Reste une question que beaucoup d’internautes se posent sans forcément l’avouer : qu’en est-il des simples abonnés ? Officiellement, le régulateur concentre ses efforts sur les « gros poissons », c’est-à-dire les revendeurs, les plateformes, les organisateurs de réseaux. Dans les faits, les utilisateurs finaux sont très rarement poursuivis individuellement.
Mais cela ne signifie pas qu’ils sont invisibles. Avec ses nouveaux outils, l’Arcom sera, à terme, mieux armée pour remonter la chaîne de diffusion, de l’abonné jusqu’au serveur. La perspective reste théorique pour l’instant, mais elle est clairement évoquée dans les débats autour du rapport.
L’exemple italien montre jusqu’où cette logique peut aller. Là-bas, le gouvernement envisage même de publier les noms des utilisateurs d’IPTV illégale, une sorte de « pilori numérique » qui fait énormément parler. La mesure choque autant qu’elle séduit une partie de l’opinion, soucieuse de défendre les droits télévisuels des clubs et des ligues.

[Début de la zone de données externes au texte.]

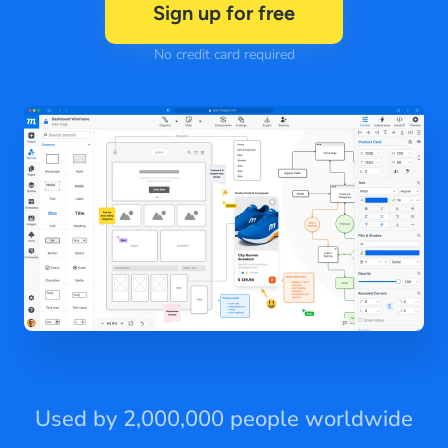
Sign up for free
No credit card required
Used by 2,000,000 people worldwide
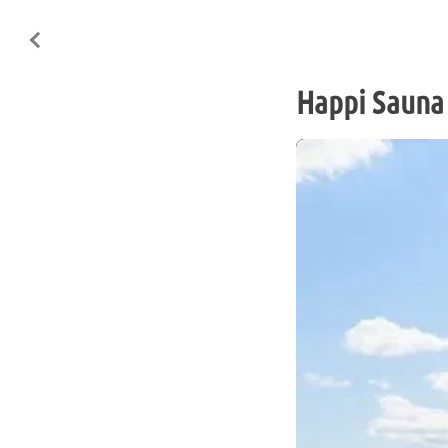
Happi Sauna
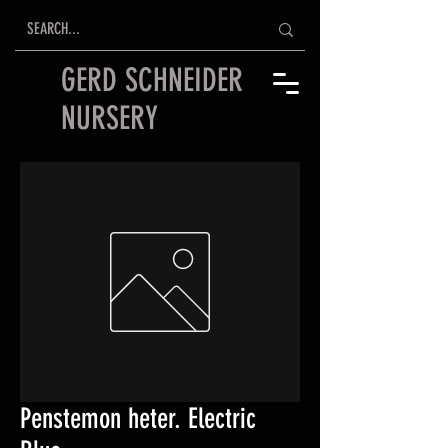
GERD SCHNEIDER
NURSERY
Penstemon heter. Electric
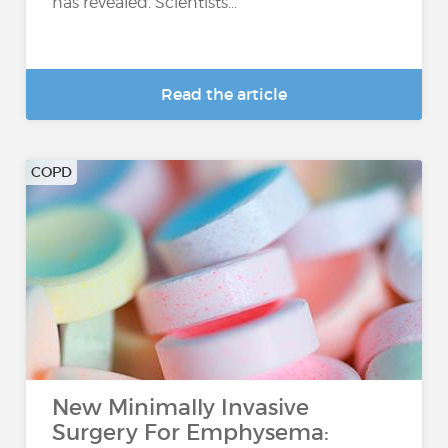
has revealed. Scientists...
Read the article
COPD
New Minimally Invasive
Surgery For Emphysema:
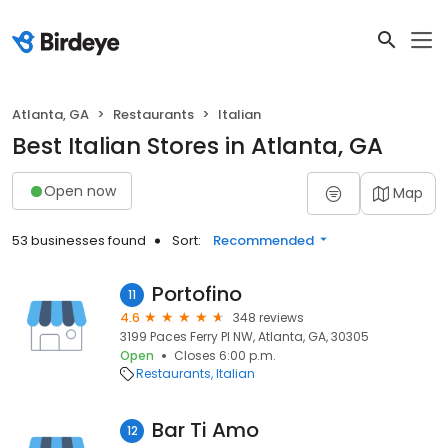
Atlanta, GA
Restaurants
Italian
Best Italian Stores in Atlanta, GA
Open now
Map
53 businesses found
Sort:
Recommended
Portofino
11
4.6
348 reviews
3199 Paces Ferry Pl NW, Atlanta, GA, 30305
Open
Closes 6:00 p.m.
Restaurants
Italian
Bar Ti Amo
12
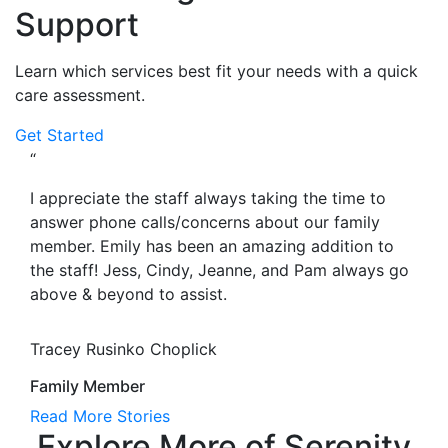
Support
Learn which services best fit your needs with a quick
care assessment.
Get Started
“
I appreciate the staff always taking the time to
answer phone calls/concerns about our family
member. Emily has been an amazing addition to
the staff! Jess, Cindy, Jeanne, and Pam always go
above & beyond to assist.
Tracey Rusinko Choplick
Family Member
Read More Stories
Explore More of Serenity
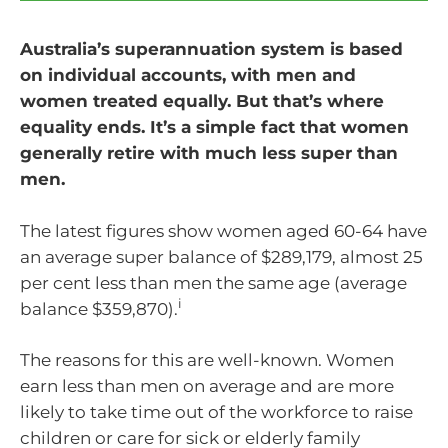
Australia’s superannuation system is based
on individual accounts, with men and
women treated equally. But that’s where
equality ends. It’s a simple fact that women
generally retire with much less super than
men.
The latest figures show women aged 60-64 have
an average super balance of $289,179, almost 25
per cent less than men the same age (average
i
balance $359,870).
The reasons for this are well-known. Women
earn less than men on average and are more
likely to take time out of the workforce to raise
children or care for sick or elderly family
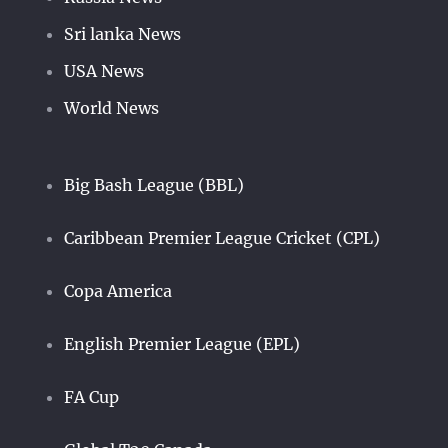
Sri lanka News
USA News
World News
Big Bash League (BBL)
Caribbean Premier League Cricket (CPL)
Copa America
English Premier League (EPL)
FA Cup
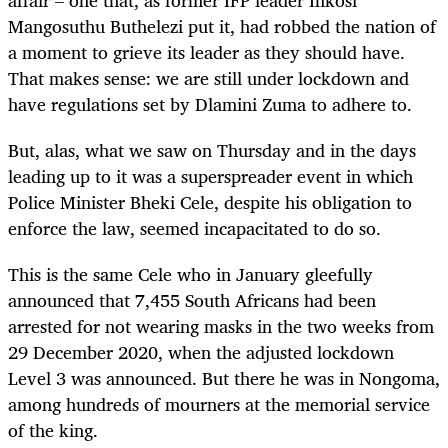
Mangosuthu Buthelezi put it, had robbed the nation of
a moment to grieve its leader as they should have.
That makes sense: we are still under lockdown and
have regulations set by Dlamini Zuma to adhere to.
But, alas, what we saw on Thursday and in the days
leading up to it was a superspreader event in which
Police Minister Bheki Cele, despite his obligation to
enforce the law, seemed incapacitated to do so.
This is the same Cele who in January gleefully
announced that 7,455 South Africans had been
arrested for not wearing masks in the two weeks from
29 December 2020, when the adjusted lockdown
Level 3 was announced. But there he was in Nongoma,
among hundreds of mourners at the memorial service
of the king.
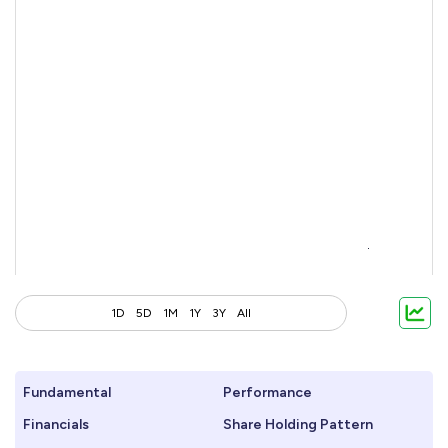
1D
5D
1M
1Y
3Y
All
Fundamental
Performance
Financials
Share Holding Pattern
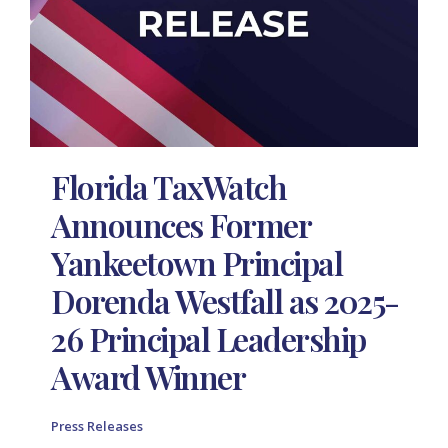
Florida TaxWatch
Announces Former
Yankeetown Principal
Dorenda Westfall as 2025-
26 Principal Leadership
Award Winner
Press Releases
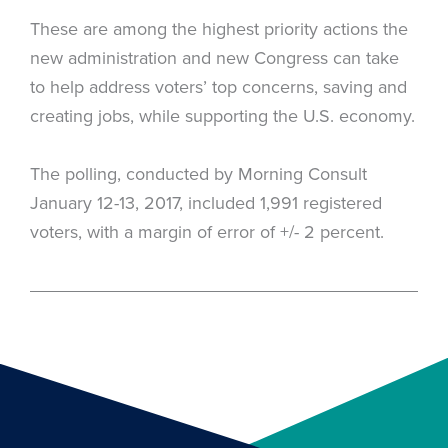
These are among the highest priority actions the
new administration and new Congress can take
to help address voters’ top concerns, saving and
creating jobs, while supporting the U.S. economy.
The polling, conducted by Morning Consult
January 12-13, 2017, included 1,991 registered
voters, with a margin of error of +/- 2 percent.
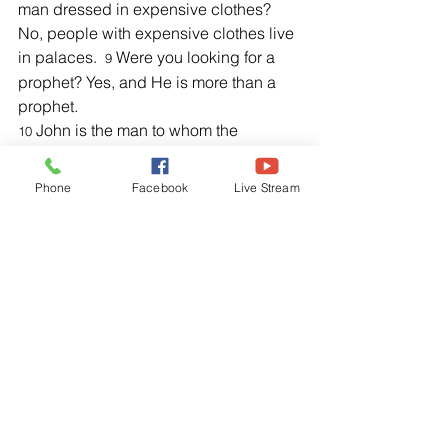
man dressed in expensive clothes? 
No, people with expensive clothes live 
in palaces.  
 Were you looking for a 
9
prophet? Yes, and He is more than a 
prophet.
 John is the man to whom the 
10
Scriptures refer when they say, 
Look, I 
am sending my messenger ahead of 
Phone
Facebook
Live Stream
you, and he will prepare your way 
before you.’
”
Luke 11:1, NLT
1 “Once Jesus was in a certain place 
praying. As He finished, one of His 
disciples came to Him and said, “Lord 
teach us to pray, just as John taught 
His disciples.”
Bible Study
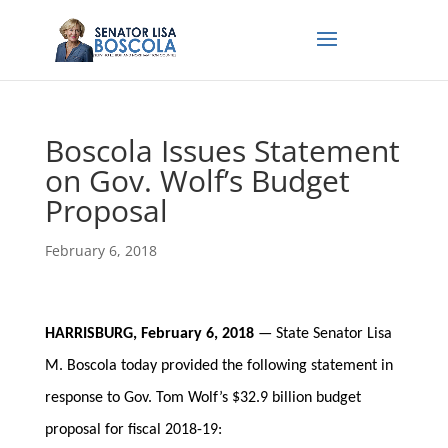
Boscola Issues Statement
on Gov. Wolf’s Budget
Proposal
February 6, 2018
HARRISBURG, February 6, 2018
— State Senator Lisa
M. Boscola today provided the following statement in
response to Gov. Tom Wolf’s $32.9 billion budget
proposal for fiscal 2018-19:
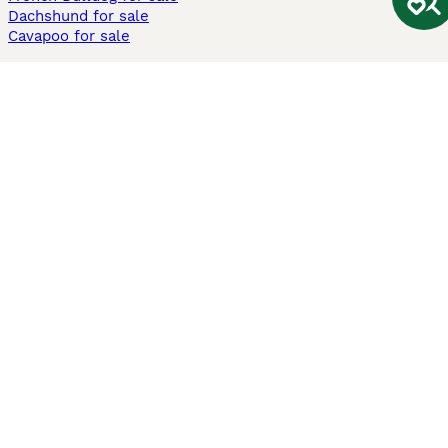
Dachshund for sale
Cavapoo for sale
Cats and Kittens For Sale
Maine Coon for sale
British Shorthair for sale
Ragdoll for sale
Bengal for sale
Sphynx for sale
Persian for sale
Savannah for sale
Other Popular Pages
Dogs For Sale In London
Dogs For Sale In Manchester
Dogs For Sale In Scotland
Cats For Sale In London
Cats For Sale In Scotland
Cats For Sale In Aberdeen
Dog Adoption In The UK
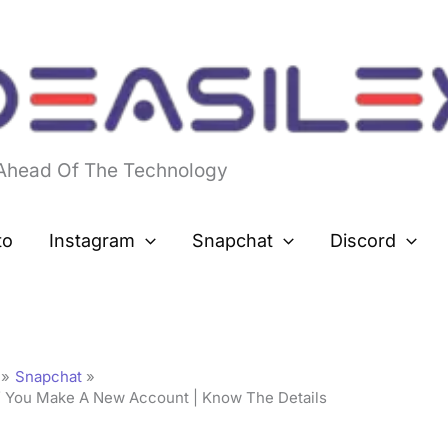
 Ahead Of The Technology
to
Instagram
Snapchat
Discord
Snapchat
If You Make A New Account | Know The Details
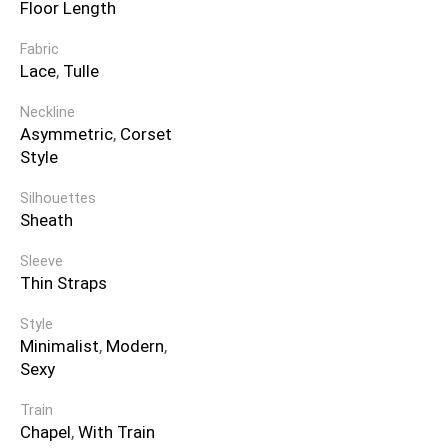
Floor Length
Fabric
Lace
,
Tulle
Neckline
Asymmetric
,
Corset
Style
Silhouettes
Sheath
Sleeve
Thin Straps
Style
Minimalist
,
Modern
,
Sexy
Train
Chapel
,
With Train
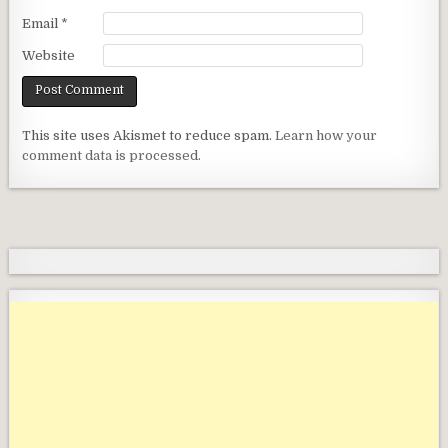
Email
*
Website
This site uses Akismet to reduce spam.
Learn how your
comment data is processed.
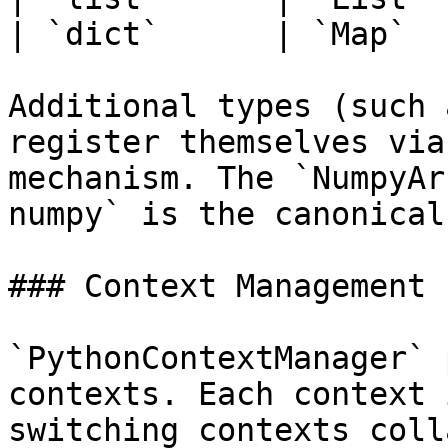
| `dict`      | `Map`   
Additional types (such 
register themselves via
mechanism. The `NumpyAr
numpy` is the canonical
### Context Management

`PythonContextManager` 
contexts. Each context 
switching contexts coll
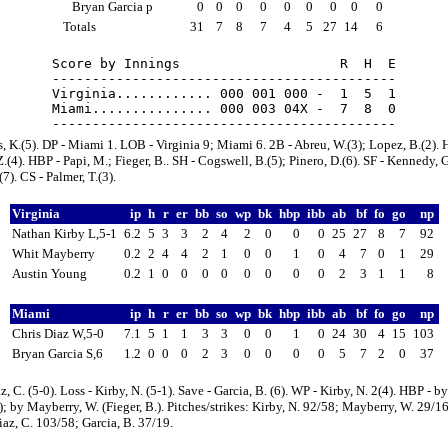
Bryan Garcia p
0
0
0
0
0
0
0
0
0
Totals
31
7
8
7
4
5
27
14
6
Score by Innings                    R  H  E

-------------------------------------------

Virginia............ 000 001 000 -  1  5  1

Miami............... 000 003 04X -  7  8  0

, K.(5). DP - Miami 1. LOB - Virginia 9; Miami 6. 2B - Abreu, W.(3); Lopez, B.(2). 
Z.(4). HBP - Papi, M.; Fieger, B.. SH - Cogswell, B.(5); Pinero, D.(6). SF - Kennedy, G
7). CS - Palmer, T.(3).
Virginia
ip
h
r
er
bb
so
wp
bk
hbp
ibb
ab
bf
fo
go
np
Nathan Kirby L,5-1
6.2
5
3
3
2
4
2
0
0
0
25
27
8
7
92
Whit Mayberry
0.2
2
4
4
2
1
0
0
1
0
4
7
0
1
29
Austin Young
0.2
1
0
0
0
0
0
0
0
0
2
3
1
1
8
Miami
ip
h
r
er
bb
so
wp
bk
hbp
ibb
ab
bf
fo
go
np
Chris Diaz W,5-0
7.1
5
1
1
3
3
0
0
1
0
24
30
4
15
103
Bryan Garcia S,6
1.2
0
0
0
2
3
0
0
0
0
5
7
2
0
37
z, C. (5-0). Loss - Kirby, N. (5-1). Save - Garcia, B. (6). WP - Kirby, N. 2(4). HBP - by
); by Mayberry, W. (Fieger, B.). Pitches/strikes: Kirby, N. 92/58; Mayberry, W. 29/1
iaz, C. 103/58; Garcia, B. 37/19.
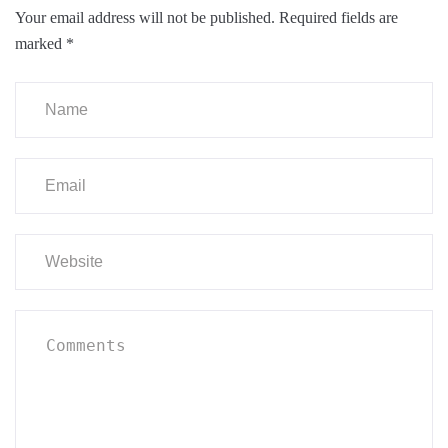
Your email address will not be published.
Required fields are
marked
*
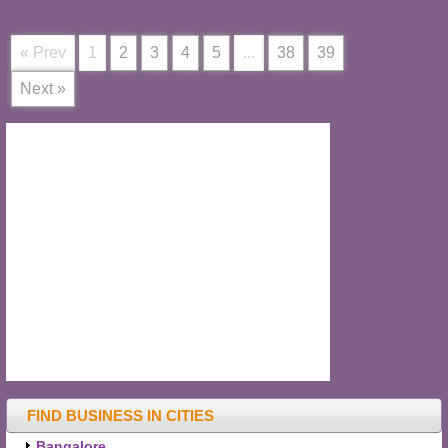
« Prev
1
2
3
4
5
...
38
39
Next »
FIND BUSINESS IN CITIES
Bangalore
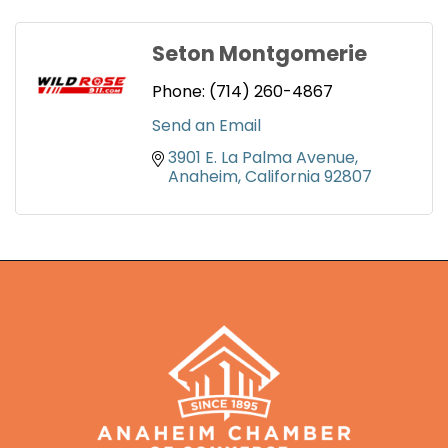
Seton Montgomerie
Phone:
(714) 260-4867
Send an Email
3901 E. La Palma Avenue
Anaheim
California
92807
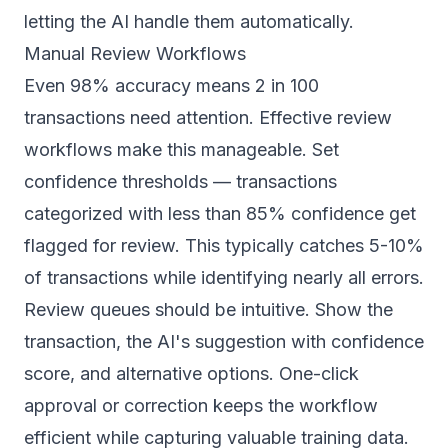
letting the AI handle them automatically.
Manual Review Workflows
Even 98% accuracy means 2 in 100
transactions need attention. Effective review
workflows make this manageable. Set
confidence thresholds — transactions
categorized with less than 85% confidence get
flagged for review. This typically catches 5-10%
of transactions while identifying nearly all errors.
Review queues should be intuitive. Show the
transaction, the AI's suggestion with confidence
score, and alternative options. One-click
approval or correction keeps the workflow
efficient while capturing valuable training data.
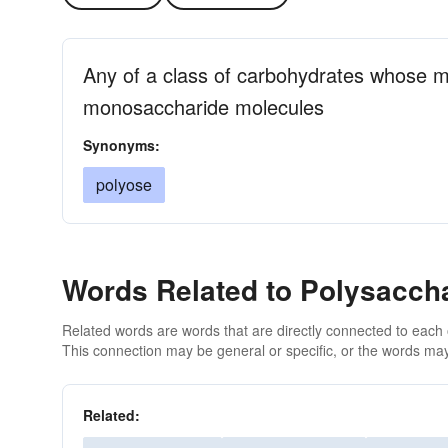
Any of a class of carbohydrates whose m
monosaccharide molecules
Synonyms:
polyose
Words Related to Polysacch
Related words are words that are directly connected to each
This connection may be general or specific, or the words may
Related:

En France, la ligne officielle reste plus prudente. Le pays privilégie pour l’instant une stratégie centrée sur les acteurs structurants du marché plutôt que sur chaque foyer abonné. Mais avec environ 9 millions d’abonnements estimés d’ici fin 2025, la tentation de frapper plus large pourrait grandir, surtout si le manque à gagner continue de se creuser.
C’est là que se joue un enjeu majeur, rarement formulé clairement : si l’arsenal technique et judiciaire se met vraiment en place, la « fin » de l’IPTV ne viendra peut-être pas des seuls blocages de serveurs, mais du jour où les autorités décideront d’assumer ouvertement la poursuite des utilisateurs eux-mêmes.